Lebanon Central Bank Governor Riad Salameh on Monday denied that the institution he has led for 30 years was bankrupt and said it was still going about its legally-mandated role despite losses in the financial sector.
The comments in a statement by the governor were an apparent response to the deputy prime minister, who said on Sunday that both the state and the central bank were bankrupt.
Lebanon is in the third year of a financial implosion caused by decades of corruption and bad policies that has led the currency to crash in value by more than 90% and banks to lock most savers out of hard-currency accounts. A draft government financial rescue plan earlier this year estimated a roughly $70 billion hole in the financial sector.

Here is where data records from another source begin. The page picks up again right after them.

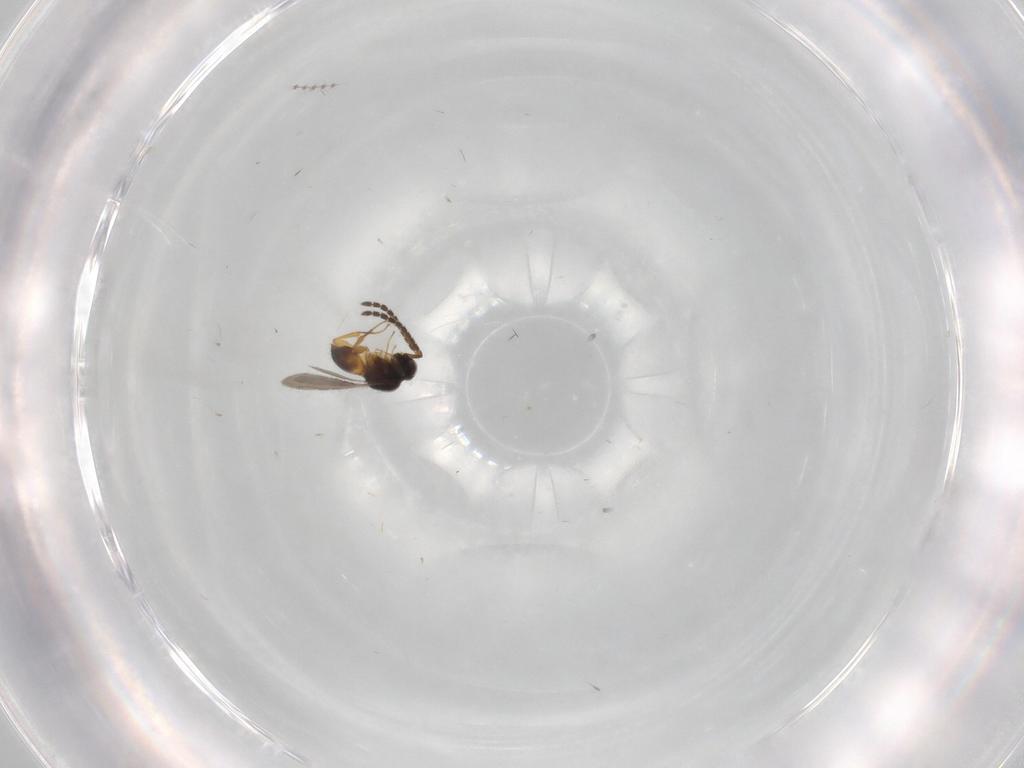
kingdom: Animalia
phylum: Arthropoda
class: Insecta
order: Hymenoptera
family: Ceraphronidae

The government is revising the plan as part of talks with the International Monetary fund, from which it is seeking an aid program.
"Unfortunately, the state is bankrupt, as is the central bank, so we have a problem ... the loss has occurred," Deputy Prime Minister Saade Chami said during an interview on Sunday.
Chami on Monday told local broadcaster OTV he had been speaking about the state's inability to contribute significantly to bridging financial sector losses, "which means it has no liquidity."
Salameh's statement said: "What is being circulated about the bankruptcy of the central bank is not true." It added the bank was still going about its legally-mandated duties under article 70 of the money and credit law, which states the bank is entrusted with preserving the integrity of the Lebanese currency and maintaining economic stability.
The World Bank estimates Lebanon's economy to have contracted by nearly 60% between 2019 and 2021, in what it has called one of the worst financial crises in modern times.
Asked about Chami's comments earlier in the day, Prime Minister Najib Mikati said he believed his deputy was speaking about "liquidity, not solvency," a statement from his office said. He did not elaborate.